Connecticut Attorney General's Office

Press Release

Attorney General, DEP Win Injunction To Stop Continued Destruction From Illegal Logging

August 30, 2010

Attorney General Richard Blumenthal won a court injunction today that stops illegal logging in multiple Connecticut towns where extensive unpermitted tree harvesting – enough timber to build about 75 houses – has already caused significant environmental damage.

            Blumenthal pursued the temporary injunction in coordination with the Department of Environmental Protection (DEP) against Scott Lee of Pomfret.

Lee is required to have a DEP Forest Practitioner Certification to contract for and harvest 25,000 board feet in any 12-month period on another’s property. Lee has already harvested an estimated 750,000 board feet of trees in only five months at properties in Bethel and Pomfret combined. Logging at a Putnam property, where Lee also has a contract with a property owner, has not commenced.

“This court order temporarily stops uncertified logging that has already destroyed trees, soil and stream channels on nearly 100 acres of land,” Blumenthal said. “Uncertified and untrained individuals engaging in commercial logging can cause significant damage. Improper logging threatens to harm not only the properties where logging occurs -- but surrounding streams and land.

“My office will continue to fight for a permanent injunction to protect against unpermitted logging and needless destruction of Connecticut land.”

Around Jan. 3, Lee contracted with Genesis Properties, LLC -- owner of 142 Park Road in Bethel -- to perform a timber harvest on about 65 acres of land, which he began that month. In April, he entered into another contract with the owner of 585 Mashmoquet Road in Pomfret to harvest more timber on 30 acres of land.

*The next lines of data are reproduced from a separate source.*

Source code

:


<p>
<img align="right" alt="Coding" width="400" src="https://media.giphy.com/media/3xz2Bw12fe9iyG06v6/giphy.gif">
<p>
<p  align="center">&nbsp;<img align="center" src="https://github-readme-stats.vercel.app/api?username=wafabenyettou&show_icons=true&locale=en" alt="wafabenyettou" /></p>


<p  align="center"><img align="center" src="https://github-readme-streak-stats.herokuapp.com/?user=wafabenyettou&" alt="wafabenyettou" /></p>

Connecticut DEP Foresters visited both properties and discovered significant damage to inland wetlands and watercourses, including unpermitted filling of a watercourse with silt and woody debris, filling of wetlands with sediment, erosion of hillsides, and diversion of stream channels. The harvests have also caused deep and extensive rutting of the soils, disrupting soil hydrology.

In April, Lee also contracted with the property owner of 106 Rhode Island Line Road of Putnam to illegally harvest more trees. Logging on that property has not yet begun.